::: Excerpted data :::
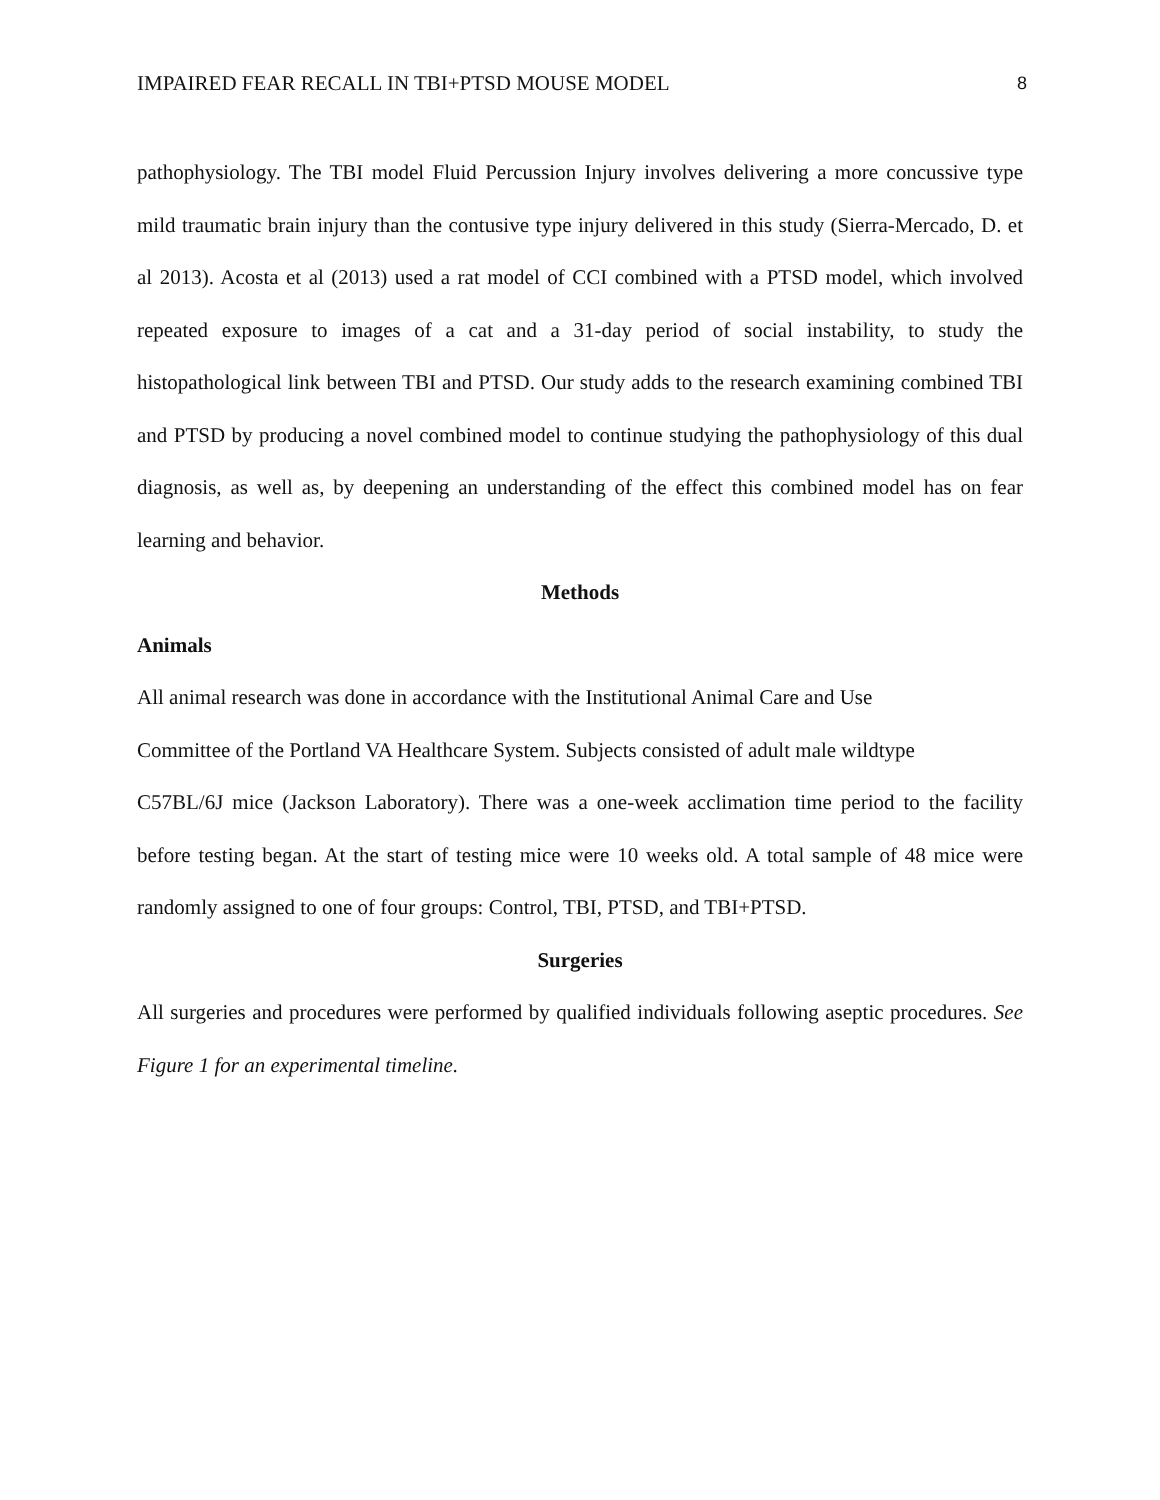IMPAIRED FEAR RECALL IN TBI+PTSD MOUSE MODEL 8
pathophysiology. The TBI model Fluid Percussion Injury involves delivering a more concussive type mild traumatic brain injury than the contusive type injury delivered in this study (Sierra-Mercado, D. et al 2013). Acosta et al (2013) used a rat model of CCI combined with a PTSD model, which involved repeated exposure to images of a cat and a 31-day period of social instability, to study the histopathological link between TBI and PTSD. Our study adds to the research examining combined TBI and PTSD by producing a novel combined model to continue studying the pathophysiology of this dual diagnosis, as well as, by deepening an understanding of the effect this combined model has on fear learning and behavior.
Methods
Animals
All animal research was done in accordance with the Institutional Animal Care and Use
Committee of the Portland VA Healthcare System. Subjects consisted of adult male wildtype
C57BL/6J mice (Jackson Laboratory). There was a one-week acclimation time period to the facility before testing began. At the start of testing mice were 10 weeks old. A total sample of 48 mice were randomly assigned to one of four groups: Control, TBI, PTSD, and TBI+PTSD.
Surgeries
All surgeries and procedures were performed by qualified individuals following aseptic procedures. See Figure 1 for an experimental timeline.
:::
__Assignment__:
The answer must be every line from the records above that contains "were".

__Solved problem__:
C57BL/6J mice (Jackson Laboratory). There was a one-week acclimation time period to the facility before testing began. At the start of testing mice were 10 weeks old. A total sample of 48 mice were randomly assigned to one of four groups: Control, TBI, PTSD, and TBI+PTSD.
All surgeries and procedures were performed by qualified individuals following aseptic procedures. See Figure 1 for an experimental timeline.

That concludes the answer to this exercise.